*Instructions for the task:* Reproduce word for word the lines between those holding "X164439671Y-126605981D01*" and "X179768571Y-116522381D01*", inclusive, and nothing else from the data below.
Input data section start
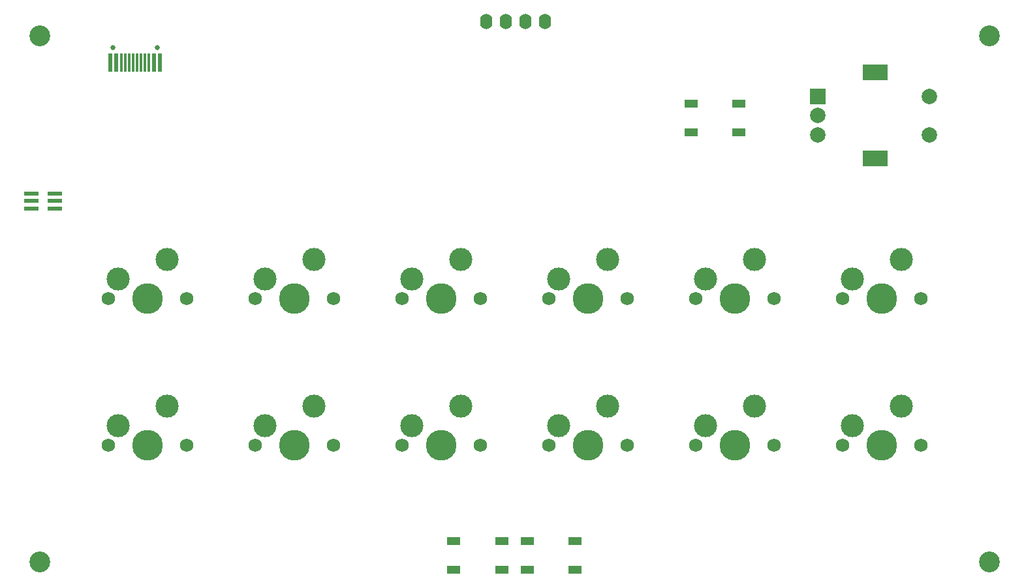
<source format=gbr>
%TF.GenerationSoftware,KiCad,Pcbnew,(5.1.9)-1*%
%TF.CreationDate,2021-03-28T16:49:31-07:00*%
%TF.ProjectId,millipad,6d696c6c-6970-4616-942e-6b696361645f,rev?*%
%TF.SameCoordinates,Original*%
%TF.FileFunction,Soldermask,Top*%
%TF.FilePolarity,Negative*%
%FSLAX46Y46*%
G04 Gerber Fmt 4.6, Leading zero omitted, Abs format (unit mm)*
G04 Created by KiCad (PCBNEW (5.1.9)-1) date 2021-03-28 16:49:31*
%MOMM*%
%LPD*%
G01*
G04 APERTURE LIST*
%ADD10R,1.800000X1.100000*%
%ADD11R,1.850000X0.500000*%
%ADD12C,1.750000*%
%ADD13C,3.000000*%
%ADD14C,3.987800*%
%ADD15O,1.600000X2.000000*%
%ADD16C,2.700000*%
%ADD17R,0.600000X2.450000*%
%ADD18R,0.300000X2.450000*%
%ADD19C,0.650000*%
%ADD20C,2.000000*%
%ADD21R,3.200000X2.000000*%
%ADD22R,2.000000X2.000000*%
G04 APERTURE END LIST*
D10*
%TO.C,SW4*%
X138187500Y-108212500D03*
X144387500Y-104512500D03*
X138187500Y-104512500D03*
X144387500Y-108212500D03*
%TD*%
%TO.C,SW3*%
X128662500Y-108212500D03*
X134862500Y-104512500D03*
X128662500Y-104512500D03*
X134862500Y-108212500D03*
%TD*%
D11*
%TO.C,J1*%
X73881250Y-61325000D03*
X76931250Y-61325000D03*
X73881250Y-60325000D03*
X76931250Y-60325000D03*
X73881250Y-59325000D03*
X76931250Y-59325000D03*
%TD*%
D12*
%TO.C,MX1*%
X93980000Y-73025000D03*
X83820000Y-73025000D03*
D13*
X85090000Y-70485000D03*
D14*
X88900000Y-73025000D03*
D13*
X91440000Y-67945000D03*
%TD*%
D12*
%TO.C,MX12*%
X189230000Y-92075000D03*
X179070000Y-92075000D03*
D13*
X180340000Y-89535000D03*
D14*
X184150000Y-92075000D03*
D13*
X186690000Y-86995000D03*
%TD*%
D12*
%TO.C,MX11*%
X189230000Y-73025000D03*
X179070000Y-73025000D03*
D13*
X180340000Y-70485000D03*
D14*
X184150000Y-73025000D03*
D13*
X186690000Y-67945000D03*
%TD*%
D12*
%TO.C,MX10*%
X170180000Y-92075000D03*
X160020000Y-92075000D03*
D13*
X161290000Y-89535000D03*
D14*
X165100000Y-92075000D03*
D13*
X167640000Y-86995000D03*
%TD*%
D12*
%TO.C,MX9*%
X170180000Y-73025000D03*
X160020000Y-73025000D03*
D13*
X161290000Y-70485000D03*
D14*
X165100000Y-73025000D03*
D13*
X167640000Y-67945000D03*
%TD*%
D12*
%TO.C,MX8*%
X151130000Y-92075000D03*
X140970000Y-92075000D03*
D13*
X142240000Y-89535000D03*
D14*
X146050000Y-92075000D03*
D13*
X148590000Y-86995000D03*
%TD*%
D12*
%TO.C,MX7*%
X151130000Y-73025000D03*
X140970000Y-73025000D03*
D13*
X142240000Y-70485000D03*
D14*
X146050000Y-73025000D03*
D13*
X148590000Y-67945000D03*
%TD*%
D12*
%TO.C,MX6*%
X132080000Y-92075000D03*
X121920000Y-92075000D03*
D13*
X123190000Y-89535000D03*
D14*
X127000000Y-92075000D03*
D13*
X129540000Y-86995000D03*
%TD*%
D12*
%TO.C,MX5*%
X132080000Y-73025000D03*
X121920000Y-73025000D03*
D13*
X123190000Y-70485000D03*
D14*
X127000000Y-73025000D03*
D13*
X129540000Y-67945000D03*
%TD*%
D12*
%TO.C,MX4*%
X113030000Y-92075000D03*
X102870000Y-92075000D03*
D13*
X104140000Y-89535000D03*
D14*
X107950000Y-92075000D03*
D13*
X110490000Y-86995000D03*
%TD*%
D12*
%TO.C,MX3*%
X113030000Y-73025000D03*
X102870000Y-73025000D03*
D13*
X104140000Y-70485000D03*
D14*
X107950000Y-73025000D03*
D13*
X110490000Y-67945000D03*
%TD*%
D12*
%TO.C,MX2*%
X93980000Y-92075000D03*
X83820000Y-92075000D03*
D13*
X85090000Y-89535000D03*
D14*
X88900000Y-92075000D03*
D13*
X91440000Y-86995000D03*
%TD*%
D15*
%TO.C,Brd1*%
X135445000Y-37025000D03*
X132905000Y-37025000D03*
X137985000Y-37025000D03*
X140525000Y-37025000D03*
%TD*%
D16*
%TO.C,H4*%
X74930000Y-107156250D03*
%TD*%
%TO.C,H3*%
X198120000Y-38893750D03*
%TD*%
%TO.C,H2*%
X74930000Y-38893750D03*
%TD*%
%TO.C,H1*%
X198120000Y-107156250D03*
%TD*%
D17*
%TO.C,USB1*%
X84087500Y-42326250D03*
X90537500Y-42326250D03*
X84862500Y-42326250D03*
X89762500Y-42326250D03*
D18*
X89062500Y-42326250D03*
X85562500Y-42326250D03*
X88562500Y-42326250D03*
X86062500Y-42326250D03*
X88062500Y-42326250D03*
X86562500Y-42326250D03*
X87062500Y-42326250D03*
X87562500Y-42326250D03*
D19*
X84422500Y-40381250D03*
X90202500Y-40381250D03*
%TD*%
D20*
%TO.C,SW2*%
X190356250Y-51712500D03*
X190356250Y-46712500D03*
D21*
X183356250Y-54812500D03*
X183356250Y-43612500D03*
D20*
X175856250Y-51712500D03*
X175856250Y-49212500D03*
D22*
X175856250Y-46712500D03*
%TD*%
D10*
%TO.C,SW1*%
X159460000Y-51380000D03*
X165660000Y-47680000D03*
X159460000Y-47680000D03*
X165660000Y-51380000D03*
%TD*%
M02*

</source>
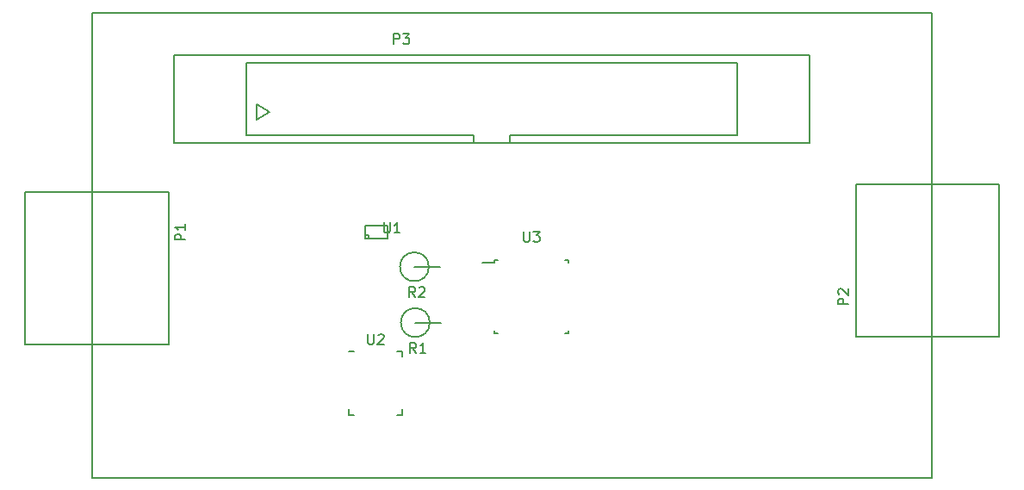
<source format=gto>
G04 #@! TF.FileFunction,Legend,Top*
%FSLAX46Y46*%
G04 Gerber Fmt 4.6, Leading zero omitted, Abs format (unit mm)*
G04 Created by KiCad (PCBNEW 4.0.2-4+6225~38~ubuntu14.04.1-stable) date Fri 25 Mar 2016 04:25:24 PM CET*
%MOMM*%
G01*
G04 APERTURE LIST*
%ADD10C,0.150000*%
G04 APERTURE END LIST*
D10*
X219710000Y-93980000D02*
X137160000Y-93980000D01*
X219710000Y-139700000D02*
X219710000Y-93980000D01*
X137160000Y-139700000D02*
X219710000Y-139700000D01*
X137160000Y-93980000D02*
X137160000Y-139700000D01*
X144655120Y-126619860D02*
X130558120Y-126619860D01*
X130558120Y-111633860D02*
X144655120Y-111633860D01*
X144655120Y-126619860D02*
X144655120Y-111633860D01*
X130558120Y-126619860D02*
X130558120Y-111633860D01*
X212214880Y-110870140D02*
X226311880Y-110870140D01*
X226311880Y-125856140D02*
X212214880Y-125856140D01*
X212214880Y-110870140D02*
X212214880Y-125856140D01*
X226311880Y-110870140D02*
X226311880Y-125856140D01*
X154597100Y-103733600D02*
X153327100Y-102971600D01*
X153327100Y-102971600D02*
X153327100Y-104495600D01*
X153327100Y-104495600D02*
X154597100Y-103733600D01*
X145199100Y-98145600D02*
X145199100Y-106781600D01*
X145199100Y-106781600D02*
X207683100Y-106781600D01*
X207683100Y-106781600D02*
X207683100Y-98145600D01*
X207683100Y-98145600D02*
X145199100Y-98145600D01*
X174663100Y-106781600D02*
X174663100Y-106019600D01*
X174663100Y-106019600D02*
X152311100Y-106019600D01*
X152311100Y-106019600D02*
X152311100Y-98907600D01*
X152311100Y-98907600D02*
X200571100Y-98907600D01*
X200571100Y-98907600D02*
X200571100Y-106019600D01*
X200571100Y-106019600D02*
X178219100Y-106019600D01*
X178219100Y-106019600D02*
X178219100Y-106781600D01*
X168910000Y-124460000D02*
X171450000Y-124460000D01*
X170329903Y-124460000D02*
G75*
G03X170329903Y-124460000I-1419903J0D01*
G01*
X168821100Y-118973600D02*
X171361100Y-118973600D01*
X170241003Y-118973600D02*
G75*
G03X170241003Y-118973600I-1419903J0D01*
G01*
X164000000Y-115870000D02*
X164300000Y-115870000D01*
X164300000Y-115870000D02*
X164300000Y-116170000D01*
X166200000Y-114970000D02*
X164000000Y-114970000D01*
X164000000Y-114970000D02*
X164000000Y-116170000D01*
X164000000Y-116170000D02*
X166200000Y-116170000D01*
X166200000Y-116170000D02*
X166200000Y-114970000D01*
X167636100Y-127278600D02*
X167636100Y-127803600D01*
X162386100Y-133528600D02*
X162386100Y-133003600D01*
X167636100Y-133528600D02*
X167636100Y-133003600D01*
X162386100Y-127278600D02*
X162911100Y-127278600D01*
X162386100Y-133528600D02*
X162911100Y-133528600D01*
X167636100Y-133528600D02*
X167111100Y-133528600D01*
X167636100Y-127278600D02*
X167111100Y-127278600D01*
X176715000Y-118295000D02*
X176715000Y-118595000D01*
X183965000Y-118295000D02*
X183965000Y-118595000D01*
X183965000Y-125545000D02*
X183965000Y-125245000D01*
X176715000Y-125545000D02*
X176715000Y-125245000D01*
X176715000Y-118295000D02*
X177015000Y-118295000D01*
X176715000Y-125545000D02*
X177015000Y-125545000D01*
X183965000Y-125545000D02*
X183665000Y-125545000D01*
X183965000Y-118295000D02*
X183665000Y-118295000D01*
X176715000Y-118595000D02*
X175490000Y-118595000D01*
X146312381Y-116308095D02*
X145312381Y-116308095D01*
X145312381Y-115927142D01*
X145360000Y-115831904D01*
X145407619Y-115784285D01*
X145502857Y-115736666D01*
X145645714Y-115736666D01*
X145740952Y-115784285D01*
X145788571Y-115831904D01*
X145836190Y-115927142D01*
X145836190Y-116308095D01*
X146312381Y-114784285D02*
X146312381Y-115355714D01*
X146312381Y-115070000D02*
X145312381Y-115070000D01*
X145455238Y-115165238D01*
X145550476Y-115260476D01*
X145598095Y-115355714D01*
X211462381Y-122658095D02*
X210462381Y-122658095D01*
X210462381Y-122277142D01*
X210510000Y-122181904D01*
X210557619Y-122134285D01*
X210652857Y-122086666D01*
X210795714Y-122086666D01*
X210890952Y-122134285D01*
X210938571Y-122181904D01*
X210986190Y-122277142D01*
X210986190Y-122658095D01*
X210557619Y-121705714D02*
X210510000Y-121658095D01*
X210462381Y-121562857D01*
X210462381Y-121324761D01*
X210510000Y-121229523D01*
X210557619Y-121181904D01*
X210652857Y-121134285D01*
X210748095Y-121134285D01*
X210890952Y-121181904D01*
X211462381Y-121753333D01*
X211462381Y-121134285D01*
X166813005Y-97073981D02*
X166813005Y-96073981D01*
X167193958Y-96073981D01*
X167289196Y-96121600D01*
X167336815Y-96169219D01*
X167384434Y-96264457D01*
X167384434Y-96407314D01*
X167336815Y-96502552D01*
X167289196Y-96550171D01*
X167193958Y-96597790D01*
X166813005Y-96597790D01*
X167717767Y-96073981D02*
X168336815Y-96073981D01*
X168003481Y-96454933D01*
X168146339Y-96454933D01*
X168241577Y-96502552D01*
X168289196Y-96550171D01*
X168336815Y-96645410D01*
X168336815Y-96883505D01*
X168289196Y-96978743D01*
X168241577Y-97026362D01*
X168146339Y-97073981D01*
X167860624Y-97073981D01*
X167765386Y-97026362D01*
X167717767Y-96978743D01*
X168997334Y-127452381D02*
X168664000Y-126976190D01*
X168425905Y-127452381D02*
X168425905Y-126452381D01*
X168806858Y-126452381D01*
X168902096Y-126500000D01*
X168949715Y-126547619D01*
X168997334Y-126642857D01*
X168997334Y-126785714D01*
X168949715Y-126880952D01*
X168902096Y-126928571D01*
X168806858Y-126976190D01*
X168425905Y-126976190D01*
X169949715Y-127452381D02*
X169378286Y-127452381D01*
X169664000Y-127452381D02*
X169664000Y-126452381D01*
X169568762Y-126595238D01*
X169473524Y-126690476D01*
X169378286Y-126738095D01*
X168908434Y-121965981D02*
X168575100Y-121489790D01*
X168337005Y-121965981D02*
X168337005Y-120965981D01*
X168717958Y-120965981D01*
X168813196Y-121013600D01*
X168860815Y-121061219D01*
X168908434Y-121156457D01*
X168908434Y-121299314D01*
X168860815Y-121394552D01*
X168813196Y-121442171D01*
X168717958Y-121489790D01*
X168337005Y-121489790D01*
X169289386Y-121061219D02*
X169337005Y-121013600D01*
X169432243Y-120965981D01*
X169670339Y-120965981D01*
X169765577Y-121013600D01*
X169813196Y-121061219D01*
X169860815Y-121156457D01*
X169860815Y-121251695D01*
X169813196Y-121394552D01*
X169241767Y-121965981D01*
X169860815Y-121965981D01*
X165838095Y-114622381D02*
X165838095Y-115431905D01*
X165885714Y-115527143D01*
X165933333Y-115574762D01*
X166028571Y-115622381D01*
X166219048Y-115622381D01*
X166314286Y-115574762D01*
X166361905Y-115527143D01*
X166409524Y-115431905D01*
X166409524Y-114622381D01*
X167409524Y-115622381D02*
X166838095Y-115622381D01*
X167123809Y-115622381D02*
X167123809Y-114622381D01*
X167028571Y-114765238D01*
X166933333Y-114860476D01*
X166838095Y-114908095D01*
X164249195Y-125605981D02*
X164249195Y-126415505D01*
X164296814Y-126510743D01*
X164344433Y-126558362D01*
X164439671Y-126605981D01*
X164630148Y-126605981D01*
X164725386Y-126558362D01*
X164773005Y-126510743D01*
X164820624Y-126415505D01*
X164820624Y-125605981D01*
X165249195Y-125701219D02*
X165296814Y-125653600D01*
X165392052Y-125605981D01*
X165630148Y-125605981D01*
X165725386Y-125653600D01*
X165773005Y-125701219D01*
X165820624Y-125796457D01*
X165820624Y-125891695D01*
X165773005Y-126034552D01*
X165201576Y-126605981D01*
X165820624Y-126605981D01*
X179578095Y-115522381D02*
X179578095Y-116331905D01*
X179625714Y-116427143D01*
X179673333Y-116474762D01*
X179768571Y-116522381D01*
X179959048Y-116522381D01*
X180054286Y-116474762D01*
X180101905Y-116427143D01*
X180149524Y-116331905D01*
X180149524Y-115522381D01*
X180530476Y-115522381D02*
X181149524Y-115522381D01*
X180816190Y-115903333D01*
X180959048Y-115903333D01*
X181054286Y-115950952D01*
X181101905Y-115998571D01*
X181149524Y-116093810D01*
X181149524Y-116331905D01*
X181101905Y-116427143D01*
X181054286Y-116474762D01*
X180959048Y-116522381D01*
X180673333Y-116522381D01*
X180578095Y-116474762D01*
X180530476Y-116427143D01*
M02*

</source>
Input data section end
*Finished exercise:*
X164439671Y-126605981D01*
X164630148Y-126605981D01*
X164725386Y-126558362D01*
X164773005Y-126510743D01*
X164820624Y-126415505D01*
X164820624Y-125605981D01*
X165249195Y-125701219D02*
X165296814Y-125653600D01*
X165392052Y-125605981D01*
X165630148Y-125605981D01*
X165725386Y-125653600D01*
X165773005Y-125701219D01*
X165820624Y-125796457D01*
X165820624Y-125891695D01*
X165773005Y-126034552D01*
X165201576Y-126605981D01*
X165820624Y-126605981D01*
X179578095Y-115522381D02*
X179578095Y-116331905D01*
X179625714Y-116427143D01*
X179673333Y-116474762D01*
X179768571Y-116522381D01*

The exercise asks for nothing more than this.